• TEXT SEGMENT:
BSDE — θ-scheme and deep-BSDE bridge¶

A backward stochastic differential equation (BSDE) on \([0, T]\) is the inverse-time problem

\[Y_t \;=\; \xi \;+\; \int_t^T f(s, Y_s, Z_s)\, ds \;-\; \int_t^T Z_s\, dW_s, \qquad Y_T = \xi,\]

where \(\xi \in L^2(\mathcal{F}_T)\) is the terminal condition, \(f\) is the driver and the unknowns are an adapted pair \((Y, Z) \in \mathcal{S}^2 \times \mathcal{H}^2\). The auxiliary process \(Z\) is a non-anticipative hedge: it makes the equation adapted despite the terminal constraint.

The primitive linear_bsde_constant_coeffs solves the constant-coefficient linear case

\[-dY_t \;=\; (a\, Y_t + b\, Z_t + c)\, dt \;-\; Z_t\, dW_t, \qquad Y_T = \xi,\]

by a Crank–Nicolson θ-scheme (θ = 0.5 → second-order in \(\Delta t\)).

Mathematical background¶

Pardoux–Peng theorem (1990). If \(f\) is uniformly Lipschitz in \((y, z)\) and \(\mathbb{E}\!\int_0^T f(s, 0, 0)^2\, ds < \infty\), then the BSDE admits a unique solution \((Y, Z) \in \mathcal{S}^2 \times \mathcal{H}^2\). The proof is a Banach–Picard fixed point on \(\Phi : (Y, Z) \mapsto (Y', Z')\) with \(Y'_t = \mathbb{E}\bigl[\xi + \int_t^T f(s, Y_s, Z_s)\, ds \bigm| \mathcal{F}_t\bigr]\) and \(Z'\) obtained by the martingale representation theorem.

• QUESTIONS ON THE MATERIAL:
**A)** Decide whether each statement agrees with the BSDE text, answering yes or no and quoting the deciding words: (i) The constant-coefficient linear case is solved by a Crank–Nicolson scheme. (ii) In the Pardoux–Peng proof, \(Z'\) is obtained by Itô's formula. (iii) The Pardoux–Peng theorem is dated 1990.
**B)** Write what follows next in the BSDE text, picking up after its last sentence.

• EXTRACTED INFORMATION:

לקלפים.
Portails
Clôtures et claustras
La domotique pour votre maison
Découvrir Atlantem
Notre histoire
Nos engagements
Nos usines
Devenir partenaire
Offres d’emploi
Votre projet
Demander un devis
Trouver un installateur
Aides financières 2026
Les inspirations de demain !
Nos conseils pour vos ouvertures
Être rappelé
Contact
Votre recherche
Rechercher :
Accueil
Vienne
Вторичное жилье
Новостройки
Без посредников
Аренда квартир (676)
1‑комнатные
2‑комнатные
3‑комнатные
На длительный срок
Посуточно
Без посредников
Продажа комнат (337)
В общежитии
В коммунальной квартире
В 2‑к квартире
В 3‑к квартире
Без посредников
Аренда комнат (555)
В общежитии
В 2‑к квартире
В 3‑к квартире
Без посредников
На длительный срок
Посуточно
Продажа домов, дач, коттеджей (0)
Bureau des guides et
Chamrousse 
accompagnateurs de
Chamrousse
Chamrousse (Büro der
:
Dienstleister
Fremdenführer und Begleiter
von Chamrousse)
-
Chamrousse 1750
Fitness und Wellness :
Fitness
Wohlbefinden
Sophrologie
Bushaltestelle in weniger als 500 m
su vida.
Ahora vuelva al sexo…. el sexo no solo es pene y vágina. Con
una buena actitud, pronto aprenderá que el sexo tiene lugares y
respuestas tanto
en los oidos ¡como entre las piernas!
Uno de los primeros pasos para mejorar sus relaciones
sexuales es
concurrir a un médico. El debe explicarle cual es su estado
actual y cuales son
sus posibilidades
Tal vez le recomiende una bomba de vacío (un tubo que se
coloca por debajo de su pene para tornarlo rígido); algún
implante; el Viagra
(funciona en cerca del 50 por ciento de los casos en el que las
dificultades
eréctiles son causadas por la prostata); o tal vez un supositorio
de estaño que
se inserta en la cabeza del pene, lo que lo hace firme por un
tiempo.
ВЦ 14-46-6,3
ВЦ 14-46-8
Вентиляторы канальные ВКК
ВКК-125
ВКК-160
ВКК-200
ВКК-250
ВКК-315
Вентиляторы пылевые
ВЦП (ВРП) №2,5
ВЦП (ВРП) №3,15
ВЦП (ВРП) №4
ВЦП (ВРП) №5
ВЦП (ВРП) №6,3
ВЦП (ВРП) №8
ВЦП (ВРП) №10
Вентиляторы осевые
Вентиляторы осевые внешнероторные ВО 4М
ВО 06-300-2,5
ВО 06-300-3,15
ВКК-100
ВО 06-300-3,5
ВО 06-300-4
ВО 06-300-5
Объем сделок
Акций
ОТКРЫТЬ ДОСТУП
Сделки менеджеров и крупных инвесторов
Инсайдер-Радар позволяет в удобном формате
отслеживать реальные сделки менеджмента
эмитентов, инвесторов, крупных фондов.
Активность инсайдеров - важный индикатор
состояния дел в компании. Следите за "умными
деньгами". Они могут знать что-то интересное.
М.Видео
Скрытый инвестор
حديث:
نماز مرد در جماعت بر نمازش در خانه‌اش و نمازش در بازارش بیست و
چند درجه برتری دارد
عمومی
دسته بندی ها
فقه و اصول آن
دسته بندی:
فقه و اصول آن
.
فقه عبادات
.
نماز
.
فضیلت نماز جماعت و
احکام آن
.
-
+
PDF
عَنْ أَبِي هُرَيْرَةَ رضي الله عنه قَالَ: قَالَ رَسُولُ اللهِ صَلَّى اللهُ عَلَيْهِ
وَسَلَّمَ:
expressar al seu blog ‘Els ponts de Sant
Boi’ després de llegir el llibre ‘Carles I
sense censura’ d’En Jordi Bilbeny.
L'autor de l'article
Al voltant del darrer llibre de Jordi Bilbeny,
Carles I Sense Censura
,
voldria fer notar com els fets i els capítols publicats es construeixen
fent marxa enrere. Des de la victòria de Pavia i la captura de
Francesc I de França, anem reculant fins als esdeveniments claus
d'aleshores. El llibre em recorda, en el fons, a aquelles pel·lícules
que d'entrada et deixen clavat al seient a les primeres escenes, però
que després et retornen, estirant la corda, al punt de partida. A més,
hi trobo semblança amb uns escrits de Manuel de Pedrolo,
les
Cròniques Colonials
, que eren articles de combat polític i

• ANSWERS BY ITEM NUMBER:
**A)**
(i) Yes: "by a Crank–Nicolson θ-scheme"
(ii) No: "obtained by the martingale representation theorem"
(iii) Yes: "Pardoux–Peng theorem (1990)"

**B)**
Closed-form for the linear case. For \(a, b, c\) deterministic the solution is the conditional expectation under a Girsanov-shifted measure:

\[Y_t \;=\; \mathbb{E}\!\left[\, \xi\, e^{\int_t^T a(s)\, ds} \;+\; \int_t^T c(s)\, e^{\int_t^s a(r)\, dr}\, ds \,\Big|\, \mathcal{F}_t \right],\]

with the Girsanov density \(\frac{d\mathbb{Q}}{d\mathbb{P}} = \mathcal{E}\bigl(\int_0^\cdot b(s)\,dW_s\bigr)\). When \(b = c = 0\), \(a \equiv -\rho\) and \(\xi = 1\) this collapses to the analytic ground truth \(Y_t = e^{-\rho(T-t)}\) used by the convergence test.

Feynman–Kac bridge. Setting \(f(s, y, z) = -r y\) and \(\xi = g(X_T)\) for a forward SDE \(X\) recovers the discounted-payoff PDE: \(Y_t = e^{-r(T-t)} \mathbb{E}[g(X_T) \mid \mathcal{F}_t]\). More generally, the markovian BSDE

\[Y_t = g(X_T) + \int_t^T f(s, X_s, Y_s, Z_s)\, ds - \int_t^T Z_s\, dW_s,\]

is the probabilistic representation of the semilinear PDE \(\partial_t u + \mathcal{L}u + f(t, x, u, \sigma^\top \nabla u) = 0\), \(u(T, x) = g(x)\), with \(Y_t = u(t, X_t)\) and \(Z_t = \sigma^\top(t, X_t)\nabla u(t, X_t)\).

Crank–Nicolson θ-scheme. On a uniform grid \(0 = t_0 < \cdots < t_N = T\) the scheme reads

\[Y^N_{t_i} \;=\; \mathbb{E}\!\bigl[\, Y^N_{t_{i+1}} \,\big|\, \mathcal{F}_{t_i}\bigr] \;+\; \Delta t\,\bigl(\theta\, f(t_i, Y^N_{t_i}, Z^N_{t_i}) + (1-\theta)\, f(t_{i+1}, Y^N_{t_{i+1}}, Z^N_{t_{i+1}})\bigr),\]

with \(Z^N_{t_i} = \Delta t^{-1}\,\mathbb{E}\bigl[Y^N_{t_{i+1}}(W_{t_{i+1}} - W_{t_i})\bigm|\mathcal{F}_{t_i}\bigr]\) (discrete Clark–Ocone identity). For \(\theta = 1/2\) the global truncation error is \(\sup_i \mathbb{E}|Y_{t_i} - Y^N_{t_i}|^2 = O(\Delta t^2)\) — the second-order rate verified empirically by the convergence cell of the companion notebook.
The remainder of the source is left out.